I’m sitting here in Lincoln Hall scouring through pages of dry personal finance information. Will sends me a message checking in with me for the day. I flick through a couple of songs, and encounter the song Wake Up by Arcade Fire. The rhythmic percussion in time with the steady bass, accompanied by the mourful wailing utterances in the background make me nostalgic. The song became a hit when the movie Where the Wild Things came out, but this song in particular brings me back to one particular moment with Will and I.
We scraped through the Museum of Sex. I thought myself brave and progressive for entering, but I felt much less empowered than I imagined walking through the gift shop/ entrance room. Pictures of vaginas, penises, sex toys galore. After a while I sort of realized that the only judging that I’d be given as a visitor of the Museum of Sex was all self-wrought, self-perpetuated, internalized. After a while, Will and I slowly acclimated to the environment. We suddenly loosened our inhibitions and stretched them just enough to appreciate a much untold history of sex, in all its infamous manisfestations, glorious inglories. I was fascinated by the fetishes exhibit, Will by the Disney pornography exhibit. Both of us were absolutely fascinated by the exhibit about gender variant-displays of sex and affection in animals other than human. To be honest, it opened by eyes, and today, I am just slightly more open, slightly more flexible to being open about my own sexuality.
I’m bringing this up, because the song “Wake Up” reminded me of a really special moment between Will and I. We stumbled down into OralFix, the undeniably expensive “aphrodisiac bar”, or basically cafe of the Museum of Sex. It is a dimly lit room. It kind of looks like a chunk of Chipotle’s that had been stripped of it’s rigid sterility. Brick walls. Naked light bulbs twisted together, hanging in the air. Drinks and tidbits to munch on named after and featuring famed aphrodisiacs. I’ve since forgotten the drink that we ordered. But it was a special experience, almost as if we were paying for some kind of alchemy, a belief in the magic properties of substances, now almost half eradicated by the dry methoditry of science. The drinks came in tall glasses encrusted in sugar. Will and I shared a very small mango mousse. Arcade Fire started playing, and I shazzamed the song.
Somethin’ filled up
my heart with nothin’,
someone told me not to cry.
But now that I’m older,
my heart’s colder,
and I can see that it’s a lie.
Children wake up,
hold your mistake up,
before they turn the summer into dust.
If the children don’t grow up,
our bodies get bigger but our hearts get torn up.

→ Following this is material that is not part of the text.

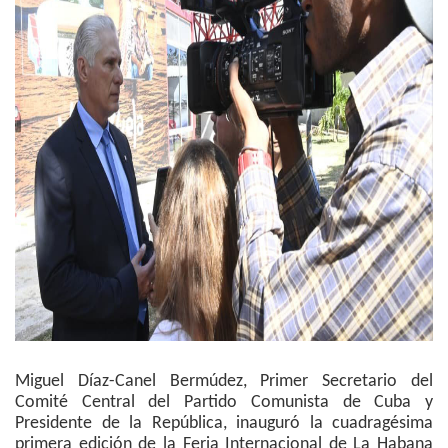
Miguel Díaz-Canel Bermúdez, Primer Secretario del
Comité Central del Partido Comunista de Cuba y
Presidente de la República, inauguró la cuadragésima
primera edición de la Feria Internacional de La Habana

We’re just a million little god’s causin rain storms
Turnin’ every good thing to rust.
We were younger than our time today. And we will always be younger. The song Wake Up, to me, is about the “education” that we all get when it comes to being fully-formed and functional adults. Stiffen up, they tell us. Tough love, they tell us. I think it plays with the concept of there being a dichotomy between being a child and an adult. I recommend the song. Wake up.